Manafort draws more time, faces new state charge

National News

March 14, 2019 - 9:49 AM

WASHINGTON (AP) — Former Trump campaign chairman Paul Manafort was sentenced to a total of seven and a half years in prison on federal charges, then was hit almost immediately with fresh state charges in New York that could put him outside the president’s power to pardon.

In Washington on Wednesday, U.S. District Judge Amy Berman Jackson brushed aside Manafort’s pleas for leniency and rebuked him for misleading the U.S. government about his lucrative foreign lobbying work and for encouraging witnesses to lie on his behalf.

“It is hard to overstate the number of lies and the amount of fraud and the extraordinary amount of money involved” in the crimes, Jackson told Manafort, 69, who sat stone-faced in a wheelchair he has used because of gout. She added three-and-a-half years on top of the nearly four-year sentence Manafort received last week in a separate case in Virginia, though he’ll get credit for nine months already served.

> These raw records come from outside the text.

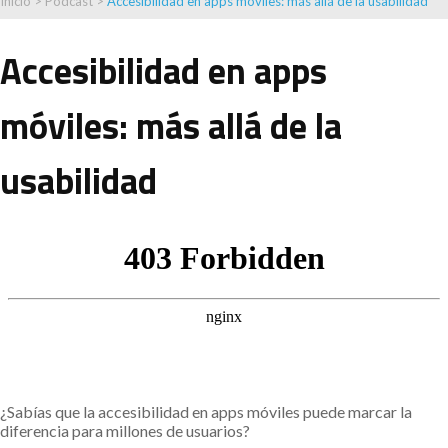
Inicio
>
Podcast
>
Accesibilidad en apps móviles: más allá de la usabilidad
Accesibilidad en apps
móviles: más allá de la
usabilidad
¿Sabías que la accesibilidad en apps móviles puede marcar la
diferencia para millones de usuarios?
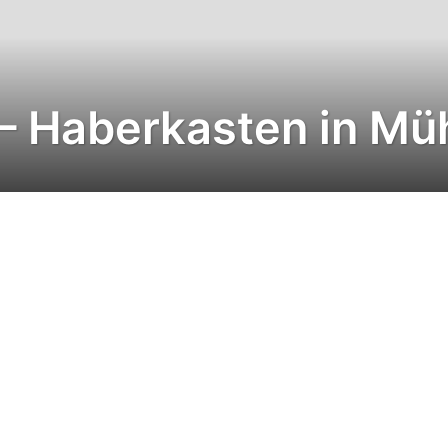
– Haberkasten in Mü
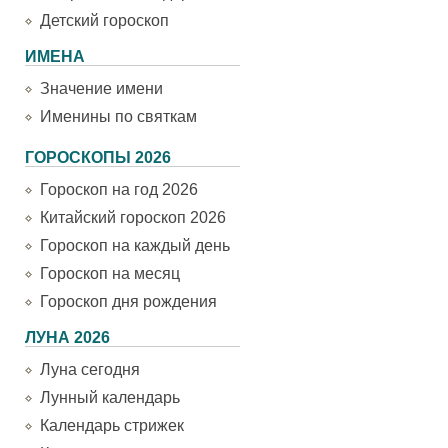
Детский гороскоп
ИМЕНА
Значение имени
Именины по святкам
ГОРОСКОПЫ 2026
Гороскоп на год 2026
Китайский гороскоп 2026
Гороскоп на каждый день
Гороскоп на месяц
Гороскоп дня рождения
ЛУНА 2026
Луна сегодня
Лунный календарь
Календарь стрижек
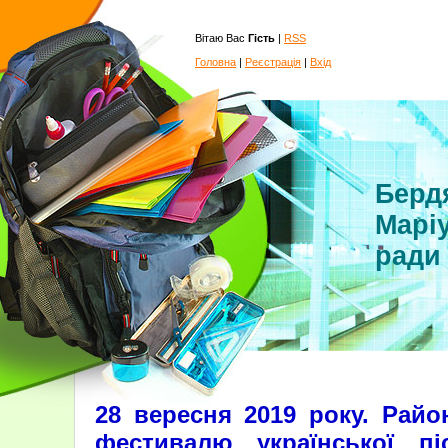
Вітаю Вас
Гість
|
RSS
Головна
|
Реєстрація
|
Вхід
Бердя
Маріу
ради
28 вересня 2019 року. Райо
фестивалю української п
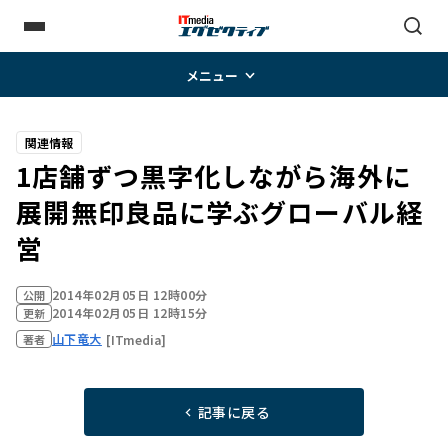
メニュー
関連情報
1店舗ずつ黒字化しながら海外に
展開――無印良品に学ぶグローバル経
営
2014年02月05日 12時00分
公開
2014年02月05日 12時15分
更新
山下竜大
[ITmedia]
著者
記事に戻る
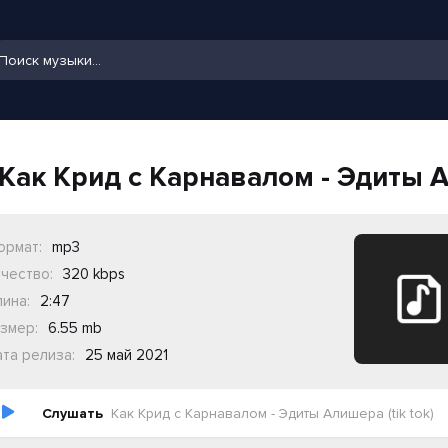
Как Крид с Карнавалом - Эдиты Ал
ормат:
mp3
чество:
320 kbps
ина:
2:47
змер:
6.55 mb
та релиза:
25 май 2021
Слушать
Как Крид с Карнавалом - Эдиты Алишера (tik tok)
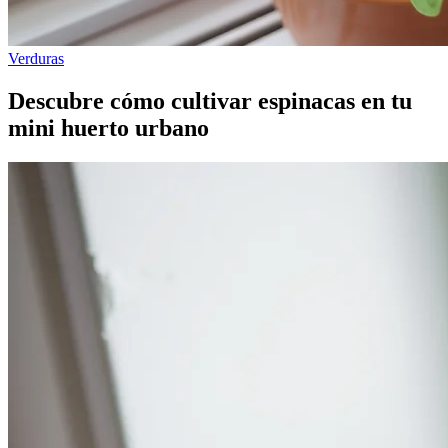
Verduras
Descubre cómo cultivar espinacas en tu
mini huerto urbano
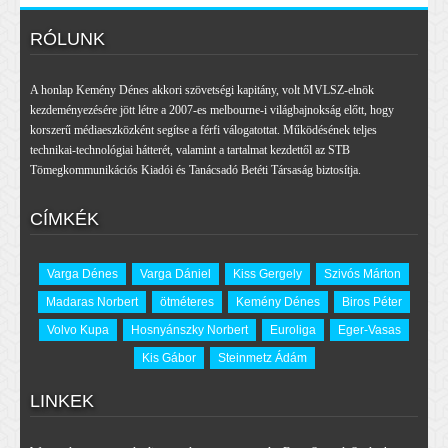
RÓLUNK
A honlap Kemény Dénes akkori szövetségi kapitány, volt MVLSZ-elnök
kezdeményezésére jött létre a 2007-es melbourne-i világbajnokság előtt, hogy
korszerű médiaeszközként segítse a férfi válogatottat. Működésének teljes
technikai-technológiai hátterét, valamint a tartalmat kezdettől az STB
Tömegkommunikációs Kiadói és Tanácsadó Betéti Társaság biztosítja.
CÍMKÉK
Varga Dénes
Varga Dániel
Kiss Gergely
Szivós Márton
Madaras Norbert
ötméteres
Kemény Dénes
Biros Péter
Volvo Kupa
Hosnyánszky Norbert
Euroliga
Eger-Vasas
Kis Gábor
Steinmetz Ádám
LINKEK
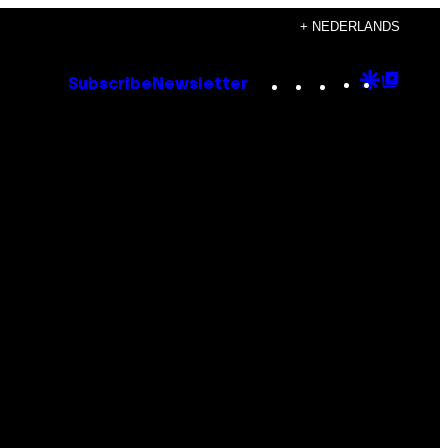
+ NEDERLANDS
Instagram
TikTok
YouTube
Google
Goog
Subscribe
Newsletter
Discove
Top
Posts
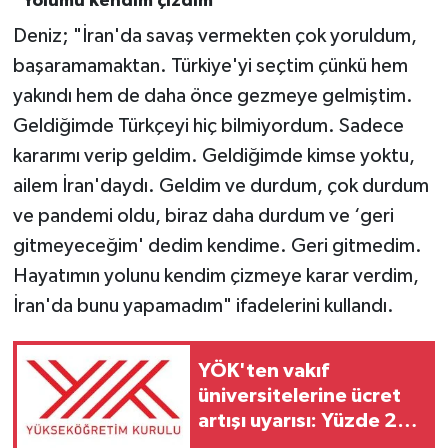
"Yolumu kendim çizdim"
Deniz; "İran'da savaş vermekten çok yoruldum,
başaramamaktan. Türkiye'yi seçtim çünkü hem
yakındı hem de daha önce gezmeye gelmiştim.
Geldiğimde Türkçeyi hiç bilmiyordum. Sadece
kararımı verip geldim. Geldiğimde kimse yoktu,
ailem İran'daydı. Geldim ve durdum, çok durdum
ve pandemi oldu, biraz daha durdum ve ‘geri
gitmeyeceğim' dedim kendime. Geri gitmedim.
Hayatımın yolunu kendim çizmeye karar verdim,
İran'da bunu yapamadım" ifadelerini kullandı.
YÖK'ten vakıf
üniversitelerine ücret
artışı uyarısı: Yüzde 25
sınırı aşılmayacak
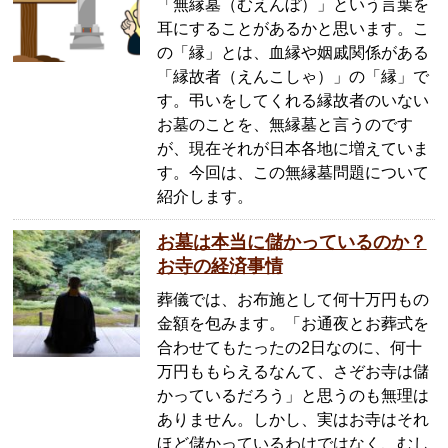
「無縁墓（むえんぼ）」という言葉を
耳にすることがあるかと思います。こ
の「縁」とは、血縁や姻戚関係がある
「縁故者（えんこしゃ）」の「縁」で
す。弔いをしてくれる縁故者のいない
お墓のことを、無縁墓と言うのです
が、現在それが日本各地に増えていま
す。今回は、この無縁墓問題について
紹介します。
お墓は本当に儲かっているのか？
お寺の経済事情
葬儀では、お布施として何十万円もの
金額を包みます。「お通夜とお葬式を
合わせてもたったの2日なのに、何十
万円ももらえるなんて、さぞお寺は儲
かっているだろう」と思うのも無理は
ありません。しかし、実はお寺はそれ
ほど儲かっているわけではなく、むし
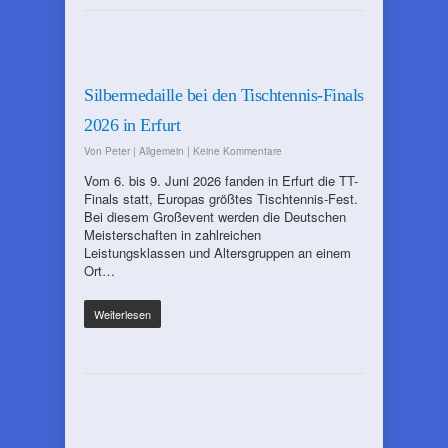
Silbermedaille bei den Tischtennis-Finals
2026 in Erfurt
Von
Peter
|
Allgemein
|
Keine Kommentare
Vom 6. bis 9. Juni 2026 fanden in Erfurt die TT-
Finals statt, Europas größtes Tischtennis-Fest.
Bei diesem Großevent werden die Deutschen
Meisterschaften in zahlreichen
Leistungsklassen und Altersgruppen an einem
Ort…
Weiterlesen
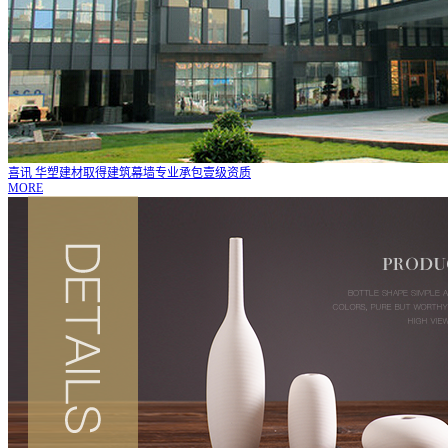
喜讯 华塑建材取得建筑幕墙专业承包壹级资质
MORE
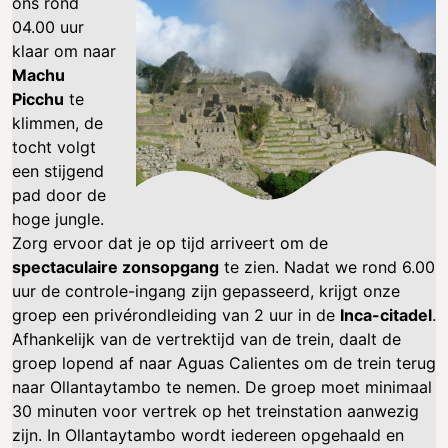
ons rond
04.00 uur
klaar om naar
Machu
Picchu
te
klimmen, de
tocht volgt
een stijgend
pad door de
hoge jungle.
Zorg ervoor dat je op tijd arriveert om de
spectaculaire zonsopgang
te zien. Nadat we rond 6.00
uur de controle-ingang zijn gepasseerd, krijgt onze
groep een privérondleiding van 2 uur in de
Inca-citadel
.
Afhankelijk van de vertrektijd van de trein, daalt de
groep lopend af naar Aguas Calientes om de trein terug
naar Ollantaytambo te nemen. De groep moet minimaal
30 minuten voor vertrek op het treinstation aanwezig
zijn. In Ollantaytambo wordt iedereen opgehaald en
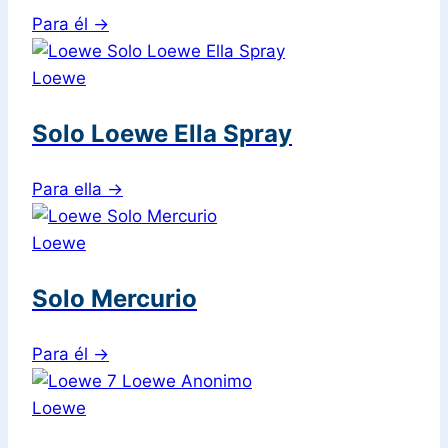
Para él
→
Loewe
Solo Loewe Ella Spray
Para ella
→
Loewe
Solo Mercurio
Para él
→
Loewe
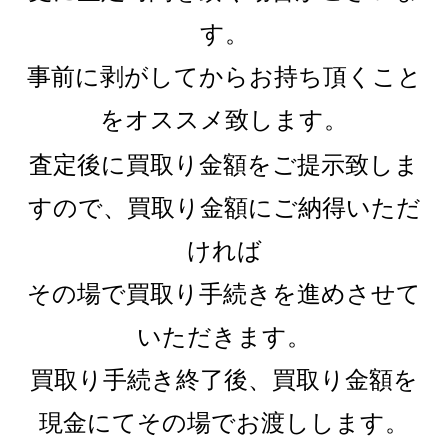
す。
事前に剥がしてからお持ち頂くこと
をオススメ致します。
査定後に買取り金額をご提示致しま
すので、買取り金額にご納得いただ
ければ
その場で買取り手続きを進めさせて
いただきます。
買取り手続き終了後、買取り金額を
現金にてその場でお渡しします。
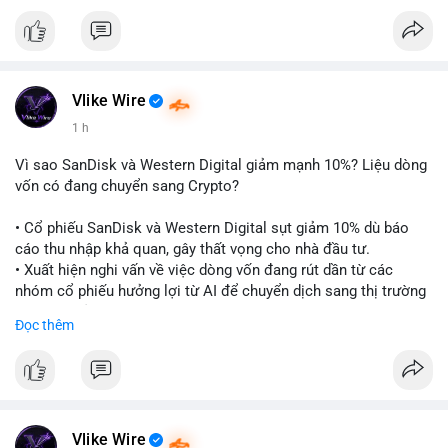
$btc
#btc
$eth
#eth
#vlikevn
#titanbot
📰 Nguồn: CoinDesk
Vlike Wire
1 h
Vì sao SanDisk và Western Digital giảm mạnh 10%? Liệu dòng
vốn có đang chuyển sang Crypto?
• Cổ phiếu SanDisk và Western Digital sụt giảm 10% dù báo
cáo thu nhập khả quan, gây thất vọng cho nhà đầu tư.
• Xuất hiện nghi vấn về việc dòng vốn đang rút dần từ các
nhóm cổ phiếu hưởng lợi từ AI để chuyển dịch sang thị trường
tiền điện tử.
Đọc thêm
• Diễn biến này có thể là tín hiệu cho thấy sự luân chuyển dòng
tiền giữa các nhóm tài sản công nghệ và crypto.
#binancesquare
#cryptonews
#marketanalysis
#ai
#investing
$btc $eth
Vlike Wire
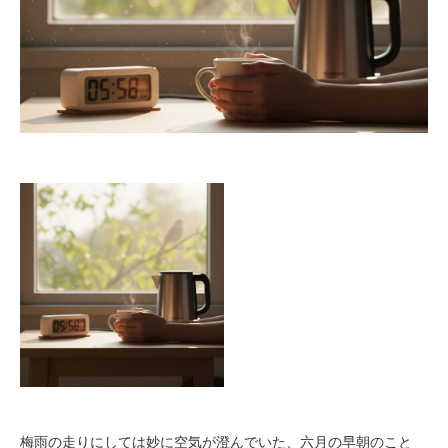
梅雨の走りにしては妙に空気が澄んでいた、六月の早朝のこと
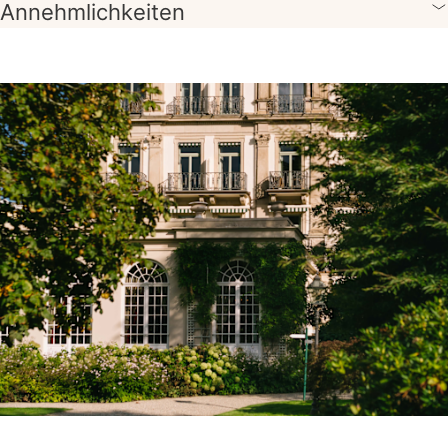
Annehmlichkeiten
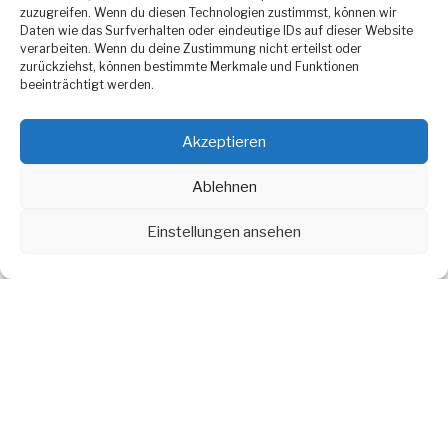
zuzugreifen. Wenn du diesen Technologien zustimmst, können wir
Anmelden geht natürlich trotzdem schon. Dann hier
Daten wie das Surfverhalten oder eindeutige IDs auf dieser Website
entlang:
https://my.raceresult.com/231980/
verarbeiten. Wenn du deine Zustimmung nicht erteilst oder
zurückziehst, können bestimmte Merkmale und Funktionen
beeinträchtigt werden.
Bis bald,
Akzeptieren
euer Ausdauerteam-Vreden e.V.
Ablehnen
Einstellungen ansehen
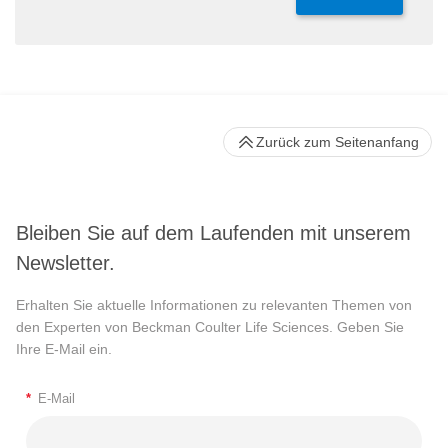
Zurück zum Seitenanfang
Bleiben Sie auf dem Laufenden mit unserem
Newsletter.
Erhalten Sie aktuelle Informationen zu relevanten Themen von
den Experten von Beckman Coulter Life Sciences. Geben Sie
Ihre E-Mail ein.
*
E-Mail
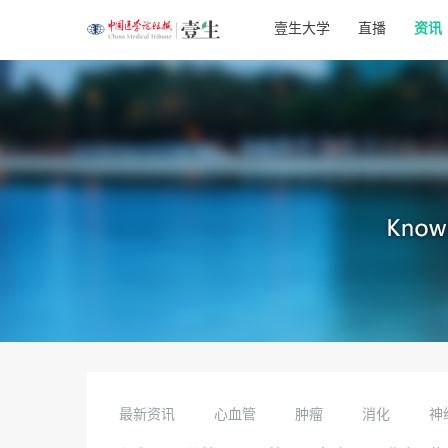
壹生大学
直播
资讯
最新资讯
心血管
肿瘤
消化
神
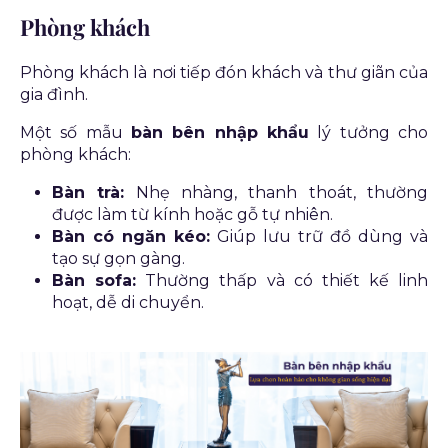
Phòng khách
Phòng khách là nơi tiếp đón khách và thư giãn của
gia đình.
Một số mẫu
bàn bên nhập khẩu
lý tưởng cho
phòng khách:
Bàn trà:
Nhẹ nhàng, thanh thoát, thường
được làm từ kính hoặc gỗ tự nhiên.
Bàn có ngăn kéo:
Giúp lưu trữ đồ dùng và
tạo sự gọn gàng.
Bàn sofa:
Thường thấp và có thiết kế linh
hoạt, dễ di chuyển.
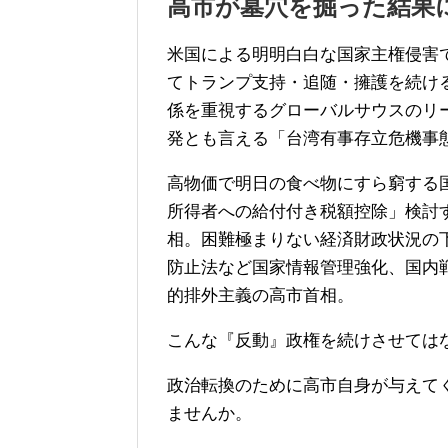
高市が墓穴を掘った結果
米国による明明白白な国家主権侵害
てトランプ支持・追随・擁護を続け
係を重視するグローバルサウスのリ
発とも言える「台湾有事存立危機事
高物価で明日の食べ物にすら窮する
所得者への給付付き税額控除」検討
相。困難極まりない経済財政状況の
防止法など国家情報管理強化、国内
的排外主義の高市首相。
こんな『反動』政権を続けさせては
政治転換のために高市自身が与えて
ませんか。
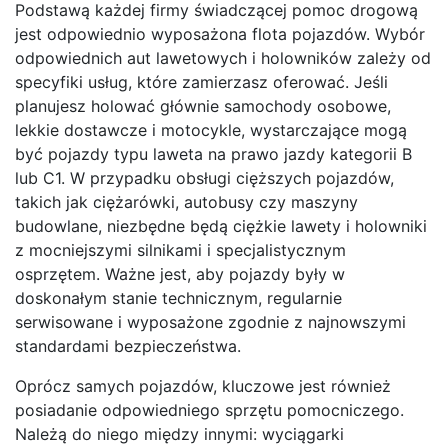
Podstawą każdej firmy świadczącej pomoc drogową
jest odpowiednio wyposażona flota pojazdów. Wybór
odpowiednich aut lawetowych i holowników zależy od
specyfiki usług, które zamierzasz oferować. Jeśli
planujesz holować głównie samochody osobowe,
lekkie dostawcze i motocykle, wystarczające mogą
być pojazdy typu laweta na prawo jazdy kategorii B
lub C1. W przypadku obsługi cięższych pojazdów,
takich jak ciężarówki, autobusy czy maszyny
budowlane, niezbędne będą ciężkie lawety i holowniki
z mocniejszymi silnikami i specjalistycznym
osprzętem. Ważne jest, aby pojazdy były w
doskonałym stanie technicznym, regularnie
serwisowane i wyposażone zgodnie z najnowszymi
standardami bezpieczeństwa.
Oprócz samych pojazdów, kluczowe jest również
posiadanie odpowiedniego sprzętu pomocniczego.
Należą do niego między innymi: wyciągarki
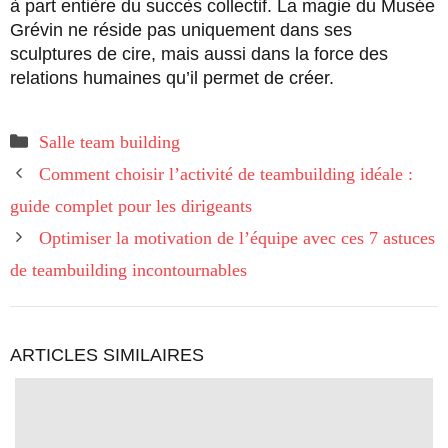
à part entière du succès collectif. La magie du Musée
Grévin ne réside pas uniquement dans ses
sculptures de cire, mais aussi dans la force des
relations humaines qu’il permet de créer.
Catégories
Salle team building
Comment choisir l’activité de teambuilding idéale :
guide complet pour les dirigeants
Optimiser la motivation de l’équipe avec ces 7 astuces
de teambuilding incontournables
ARTICLES SIMILAIRES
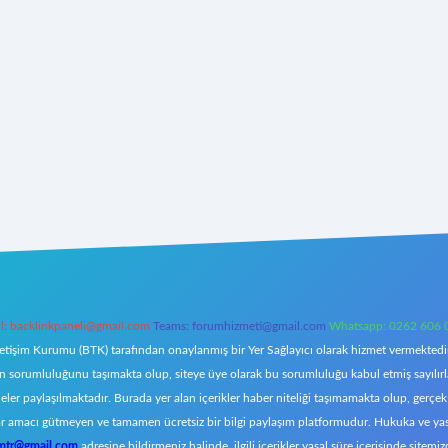
l:
backlinkpaneli@gmail.com
Teams:
forumhizmeti@gmail.com
Whatsapp: 0262 606 
letişim Kurumu (BTK) tarafından onaylanmış bir Yer Sağlayıcı olarak hizmet vermektedir.
orumluluğunu taşımakta olup, siteye üye olarak bu sorumluluğu kabul etmiş sayılırlar. 
eler paylaşılmaktadır. Burada yer alan içerikler haber niteliği taşımamakta olup, ger
z, kar amacı gütmeyen ve tamamen ücretsiz bir bilgi paylaşım platformudur. Hukuka ve y
omtr@gmail.com
adresine bildirmeniz halinde, ilgili içerikler yasal süre içerisinde sitemiz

The sentencing hearing was a milestone in special counsel Robert Mueller’s investigation into possible coordination between the Trump campaign and Russia in the 2016 election campaign. Manafort was among the first people charged in the investigation, and though the allegations did not relate to his work for candidate Donald Trump, his foreign entanglements and business relationship with an associate the U.S. says has ties to Russian intelligence have made him a pivotal figure in the probe.

Prosecutors are updating judges this week on the cooperation provided by other key defendants in the case . Mueller is expected to soon conclude his investigation in a confidential report to the Justice Department.